# WHAT TO DO
Please list each line of the data that contains the word "který", copying those lines in full.

# SUPPLIED INFORMATION
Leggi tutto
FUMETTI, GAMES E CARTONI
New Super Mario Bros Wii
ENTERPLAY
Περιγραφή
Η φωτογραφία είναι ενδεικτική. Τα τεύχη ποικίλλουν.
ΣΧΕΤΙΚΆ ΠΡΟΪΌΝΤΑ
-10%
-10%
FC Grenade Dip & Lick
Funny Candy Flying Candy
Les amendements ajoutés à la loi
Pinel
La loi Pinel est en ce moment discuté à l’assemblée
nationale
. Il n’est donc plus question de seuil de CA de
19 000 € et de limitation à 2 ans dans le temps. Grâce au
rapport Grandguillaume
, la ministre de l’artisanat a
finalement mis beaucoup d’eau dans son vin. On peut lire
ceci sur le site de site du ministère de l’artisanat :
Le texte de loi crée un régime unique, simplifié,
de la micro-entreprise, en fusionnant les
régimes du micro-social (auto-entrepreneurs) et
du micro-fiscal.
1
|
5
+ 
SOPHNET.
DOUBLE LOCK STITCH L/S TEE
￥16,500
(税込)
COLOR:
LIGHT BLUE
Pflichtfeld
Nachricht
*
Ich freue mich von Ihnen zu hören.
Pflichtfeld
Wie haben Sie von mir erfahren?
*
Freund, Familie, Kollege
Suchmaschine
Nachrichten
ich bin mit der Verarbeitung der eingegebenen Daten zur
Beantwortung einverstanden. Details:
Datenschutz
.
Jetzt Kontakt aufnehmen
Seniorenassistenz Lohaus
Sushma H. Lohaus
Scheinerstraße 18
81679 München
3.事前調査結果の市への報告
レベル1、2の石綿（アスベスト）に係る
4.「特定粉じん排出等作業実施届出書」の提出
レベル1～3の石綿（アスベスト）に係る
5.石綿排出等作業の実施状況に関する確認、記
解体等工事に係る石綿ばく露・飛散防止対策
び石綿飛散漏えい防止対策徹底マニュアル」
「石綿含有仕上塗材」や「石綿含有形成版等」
==
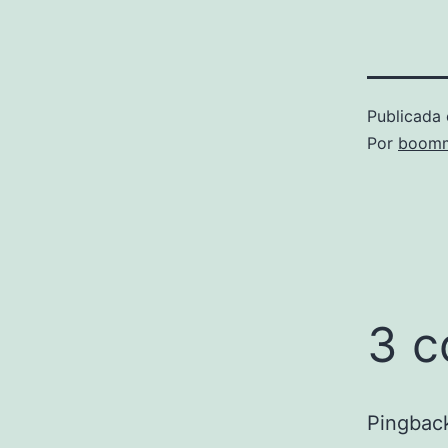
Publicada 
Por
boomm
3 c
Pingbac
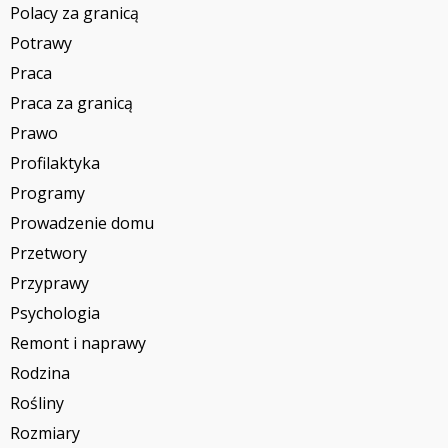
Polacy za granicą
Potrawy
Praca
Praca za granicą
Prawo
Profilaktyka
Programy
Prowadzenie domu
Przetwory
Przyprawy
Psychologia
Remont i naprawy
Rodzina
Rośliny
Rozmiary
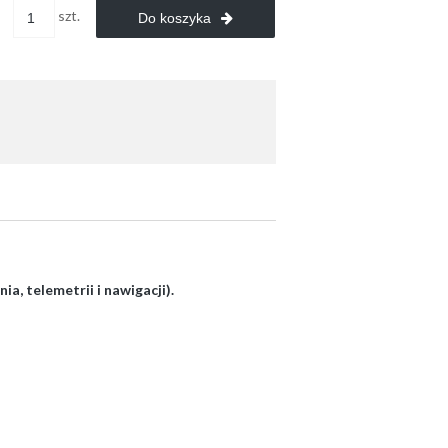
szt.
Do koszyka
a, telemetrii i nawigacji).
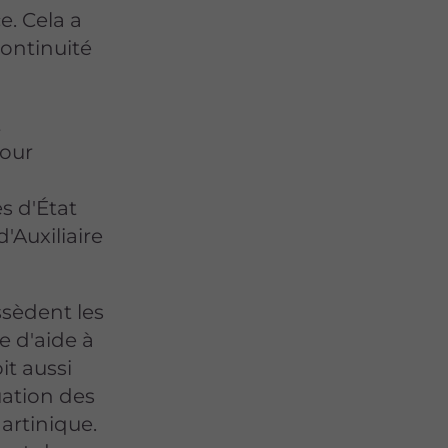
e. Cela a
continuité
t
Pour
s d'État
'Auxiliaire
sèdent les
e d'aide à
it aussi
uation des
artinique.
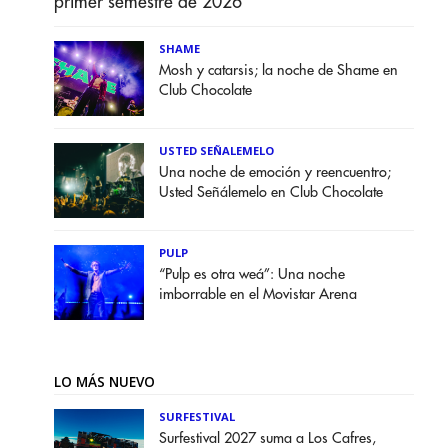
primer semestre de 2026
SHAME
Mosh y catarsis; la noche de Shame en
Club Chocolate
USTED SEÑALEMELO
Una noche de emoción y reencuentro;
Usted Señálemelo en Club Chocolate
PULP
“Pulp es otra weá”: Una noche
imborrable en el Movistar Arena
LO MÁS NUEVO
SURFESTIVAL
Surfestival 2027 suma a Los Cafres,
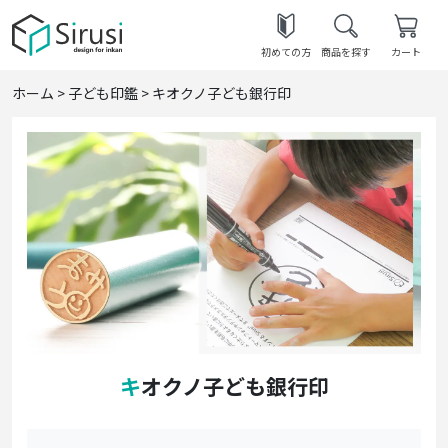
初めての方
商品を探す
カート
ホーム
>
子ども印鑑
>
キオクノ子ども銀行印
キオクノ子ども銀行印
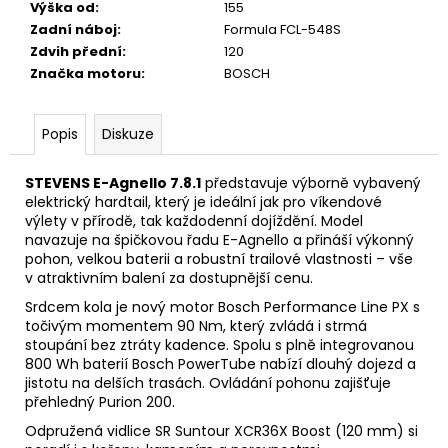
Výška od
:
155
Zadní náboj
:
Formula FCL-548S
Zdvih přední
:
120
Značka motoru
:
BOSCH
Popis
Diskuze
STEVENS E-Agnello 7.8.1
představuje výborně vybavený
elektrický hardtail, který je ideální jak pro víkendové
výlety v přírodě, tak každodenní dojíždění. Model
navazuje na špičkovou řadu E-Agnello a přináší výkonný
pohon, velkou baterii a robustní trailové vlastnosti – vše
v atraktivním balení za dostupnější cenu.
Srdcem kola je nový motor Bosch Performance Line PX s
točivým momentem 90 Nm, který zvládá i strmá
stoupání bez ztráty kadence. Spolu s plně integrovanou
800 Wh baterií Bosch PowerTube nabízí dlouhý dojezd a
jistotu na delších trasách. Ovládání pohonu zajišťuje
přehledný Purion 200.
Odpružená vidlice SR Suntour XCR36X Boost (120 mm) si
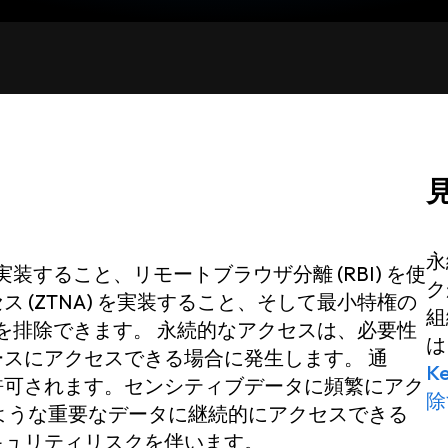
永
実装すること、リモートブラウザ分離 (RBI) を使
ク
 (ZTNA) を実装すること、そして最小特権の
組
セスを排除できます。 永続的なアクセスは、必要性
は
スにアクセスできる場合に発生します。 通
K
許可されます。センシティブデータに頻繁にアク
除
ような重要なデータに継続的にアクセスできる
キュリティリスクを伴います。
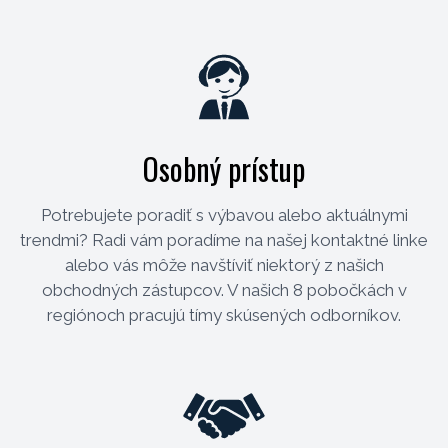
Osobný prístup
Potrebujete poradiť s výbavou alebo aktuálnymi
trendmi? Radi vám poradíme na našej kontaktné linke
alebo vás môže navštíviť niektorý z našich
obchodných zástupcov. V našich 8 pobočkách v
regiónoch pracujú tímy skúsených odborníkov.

# SOLUTION
elektrický hardtail, který je ideální jak pro víkendové
točivým momentem 90 Nm, který zvládá i strmá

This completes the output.